Implantation of a cardioverter-defibrillator in the acute phase after myocardial infarction does not reduce mortality among patients at increased risk for sudden cardiac death. This finding was reported in the New England Journal of Medicine by Gerhard Steinbeck and colleagues of the IRIS study group.

Several randomized trials have demonstrated improvements in survival associated with the use of implantable cardioverter–defibrillators (ICDs) in the settings of life-threatening ventricular arrhythmias (the AVID Trial), myocardial infarction with severe left ventricular dysfunction (MADIT II), and congestive heart failure with reduced ejection fraction (SCD-HeFT). Current guidelines recommend delaying initiation of ICD therapy for at least 40 days after myocardial infarction; however, as Dr. Steinbeck highlights “the rate of sudden cardiac death is indeed highest in the very first weeks after a heart attack”. In the absence of proven survival benefit for antiarrhythmic drugs, the IRIS investigators set out to determine whether the use of ICDs early after myocardial infarction would significantly reduce the incidence of sudden cardiac death when compared with optimal medical therapy.

The cohort for this study was derived from a registry of 62,944 patients admitted to 92 treatment centers between 1999 and 2007. The patient population was highly selected; those with NYHA class IV heart failure refractory to medical treatment, ventricular arrhythmias before or within 48 h after myocardial infarction, or indication for CABG surgery were excluded. In addition, two specific inclusion criteria that are markers of increased risk for sudden cardiac death were stipulated—heart rate of 90 bpm or higher with a left ventricular ejection fraction of 40% or less, and heart rate of 150 bpm with nonsustained ventricular tachycardia. A total of 898 patients met one or both of these criteria, 445 were randomly assigned to receive an ICD (Medtronic, Minneapolis MN) and 453 to medical therapy (β-blockers, angiotensin-converting-enzyme inhibitors, statins, and antiplatelet drugs, as prescribed by their physician). The average duration between myocardial infarction and the start of treatment was 13 (±7) days.

During follow-up (mean 37 months; range 0–106 months) mortality did not differ significantly between the two treatment groups. Survival at 1, 2, and 3 years was 89.4%, 84.6%, and 77.6%, respectively, in the ICD group and 87.5%, 81.8%, and 77.1% in the medical-therapy group. There was significantly lower mortality from sudden cardiac death among patients who received an ICD, although the benefit was tempered by a higher rate of death from other cardiac causes in this group. These results did not alter significantly when the data were analyzed by subgroup (patients who met either of the inclusion criteria alone, or both of the criteria). Complications necessitating surgical correction of the device, intravenous drug administration, or hospitalization occurred in 15.7% of patients who received an ICD.

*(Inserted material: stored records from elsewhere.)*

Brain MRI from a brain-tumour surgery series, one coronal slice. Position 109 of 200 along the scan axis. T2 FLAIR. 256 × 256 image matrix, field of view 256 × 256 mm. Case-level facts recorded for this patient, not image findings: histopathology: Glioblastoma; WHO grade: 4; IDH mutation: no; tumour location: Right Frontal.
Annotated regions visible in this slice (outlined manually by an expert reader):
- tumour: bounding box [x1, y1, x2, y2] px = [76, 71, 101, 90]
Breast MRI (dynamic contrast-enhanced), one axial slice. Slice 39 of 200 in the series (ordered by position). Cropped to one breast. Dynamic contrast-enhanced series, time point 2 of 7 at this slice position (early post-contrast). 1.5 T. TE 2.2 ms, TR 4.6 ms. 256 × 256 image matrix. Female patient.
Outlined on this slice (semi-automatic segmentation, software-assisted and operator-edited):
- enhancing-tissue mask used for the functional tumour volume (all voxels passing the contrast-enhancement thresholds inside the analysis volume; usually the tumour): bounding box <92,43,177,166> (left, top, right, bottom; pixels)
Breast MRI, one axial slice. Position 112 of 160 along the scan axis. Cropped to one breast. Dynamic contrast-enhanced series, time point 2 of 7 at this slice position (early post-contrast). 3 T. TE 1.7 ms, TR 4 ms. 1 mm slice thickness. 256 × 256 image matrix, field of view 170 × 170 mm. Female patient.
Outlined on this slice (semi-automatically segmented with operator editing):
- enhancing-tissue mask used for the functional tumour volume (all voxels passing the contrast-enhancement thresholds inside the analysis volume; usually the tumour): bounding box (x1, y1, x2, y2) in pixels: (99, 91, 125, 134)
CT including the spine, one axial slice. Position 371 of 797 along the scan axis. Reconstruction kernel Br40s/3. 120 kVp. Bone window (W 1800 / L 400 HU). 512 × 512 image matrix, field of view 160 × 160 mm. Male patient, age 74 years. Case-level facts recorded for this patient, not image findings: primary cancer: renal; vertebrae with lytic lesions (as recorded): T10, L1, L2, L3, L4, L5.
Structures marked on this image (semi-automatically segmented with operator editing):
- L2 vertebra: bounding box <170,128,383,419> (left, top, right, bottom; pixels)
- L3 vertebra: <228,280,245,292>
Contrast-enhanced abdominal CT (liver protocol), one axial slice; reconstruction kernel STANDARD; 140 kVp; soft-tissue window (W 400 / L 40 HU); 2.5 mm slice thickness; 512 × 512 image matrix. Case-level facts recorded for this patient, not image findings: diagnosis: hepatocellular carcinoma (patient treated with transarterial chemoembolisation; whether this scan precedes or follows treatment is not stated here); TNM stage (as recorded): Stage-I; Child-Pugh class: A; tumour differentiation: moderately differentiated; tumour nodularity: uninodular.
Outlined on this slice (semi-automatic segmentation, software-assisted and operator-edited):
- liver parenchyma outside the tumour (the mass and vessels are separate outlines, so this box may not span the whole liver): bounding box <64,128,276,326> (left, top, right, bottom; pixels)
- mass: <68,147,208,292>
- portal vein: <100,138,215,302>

The investigators speculate that the lack of benefit from ICD therapy could have been related to crossover between groups (10.1% from ICD to medical therapy and 8.6% from medical therapy to ICD), inappropriate ICD shocks or other device-related adverse effects, or the use of concomitant therapies. Moreover, they point out that developments in the treatment of myocardial infarction since initiation of the study in the late 1990s could mean that the benefits of ICD therapy in this group of patients are no longer clinically significant.

Looking to the future, “it will be of the utmost importance to identify the cause(s) of the increase in non-sudden cardiac death” says Dr. Steinbeck, and there is the possibility that “alternative treatment [such as] externally wearable defibrillator vests, subcutaneous ICDs, and new drugs may better protect patients at risk of dying suddenly in the early phase of myocardial infarction.